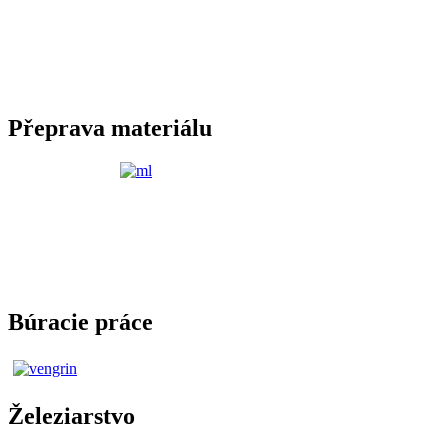
Přeprava materiálu
Búracie práce
Železiarstvo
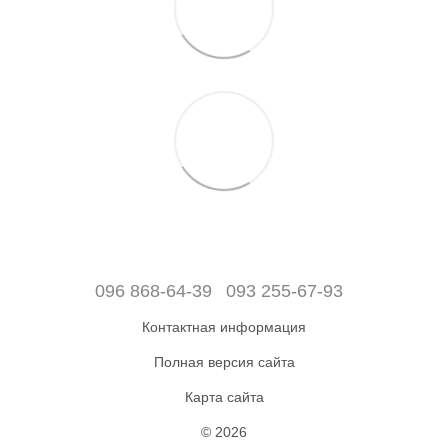
096 868-64-39
093 255-67-93
Контактная информация
Полная версия сайта
Карта сайта
© 2026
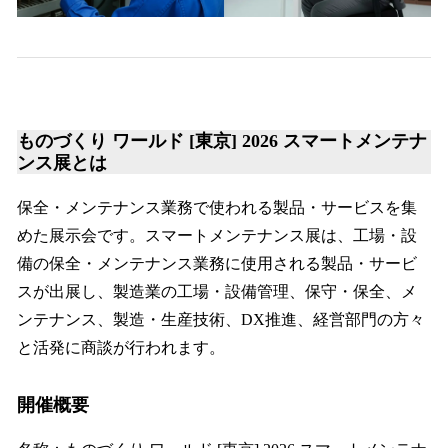
ものづくり ワールド [東京] 2026 スマートメンテナ
ンス展とは
保全・メンテナンス業務で使われる製品・サービスを集
めた展示会です。スマートメンテナンス展は、工場・設
備の保全・メンテナンス業務に使用される製品・サービ
スが出展し、製造業の工場・設備管理、保守・保全、メ
ンテナンス、製造・生産技術、DX推進、経営部門の方々
と活発に商談が行われます。
開催概要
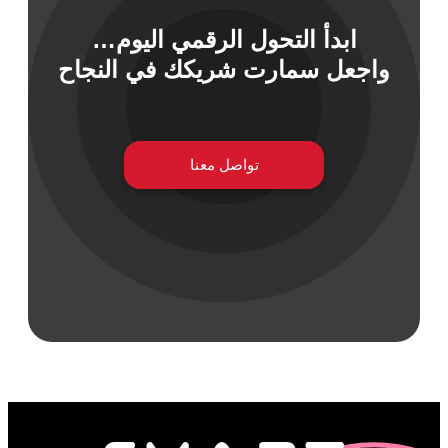
ابدأ التحول الرقمي اليوم…
واجعل سمارت شريكك في النجاح
 السيبراني
نية المعلومات
 التطبيقات
 DevOps
يع التقنية
تواصل معنا
ات الرقمية
ات الأعمال
مشتريات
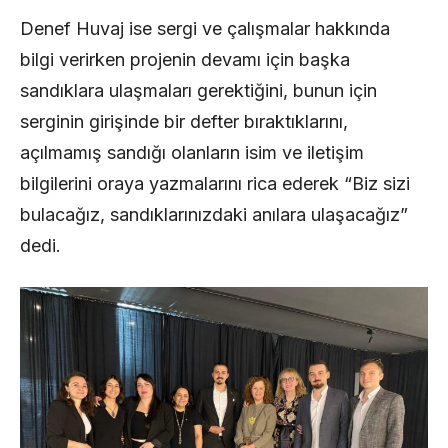
Denef Huvaj ise sergi ve çalışmalar hakkında
bilgi verirken projenin devamı için başka
sandıklara ulaşmaları gerektiğini, bunun için
serginin girişinde bir defter bıraktıklarını,
açılmamış sandığı olanların isim ve iletişim
bilgilerini oraya yazmalarını rica ederek “Biz sizi
bulacağız, sandıklarınızdaki anılara ulaşacağız”
dedi.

* Problem description
Update the material by replacing "2026" with "2027" wherever it occurs, keep everything else unchanged, and leave the pictures out of your answer.

* Answer to this task
Přeprava materiálu
Búracie práce
Železiarstvo
096 868-64-39
093 255-67-93
Контактная информация
Полная версия сайта
Карта сайта
© 2027
ものづくり ワールド [東京] 2027 スマートメンテナ
ンス展とは
保全・メンテナンス業務で使われる製品・サービスを集
めた展示会です。スマートメンテナンス展は、工場・設
備の保全・メンテナンス業務に使用される製品・サービ
スが出展し、製造業の工場・設備管理、保守・保全、メ
ンテナンス、製造・生産技術、DX推進、経営部門の方々
と活発に商談が行われます。
開催概要
ابدأ التحول الرقمي اليوم…
واجعل سمارت شريكك في النجاح
 السيبراني
نية المعلومات
 التطبيقات
 DevOps
يع التقنية
تواصل معنا
ات الرقمية
ات الأعمال
مشتريات
Denef Huvaj ise sergi ve çalışmalar hakkında
bilgi verirken projenin devamı için başka
sandıklara ulaşmaları gerektiğini, bunun için
serginin girişinde bir defter bıraktıklarını,
açılmamış sandığı olanların isim ve iletişim
bilgilerini oraya yazmalarını rica ederek “Biz sizi
bulacağız, sandıklarınızdaki anılara ulaşacağız”
dedi.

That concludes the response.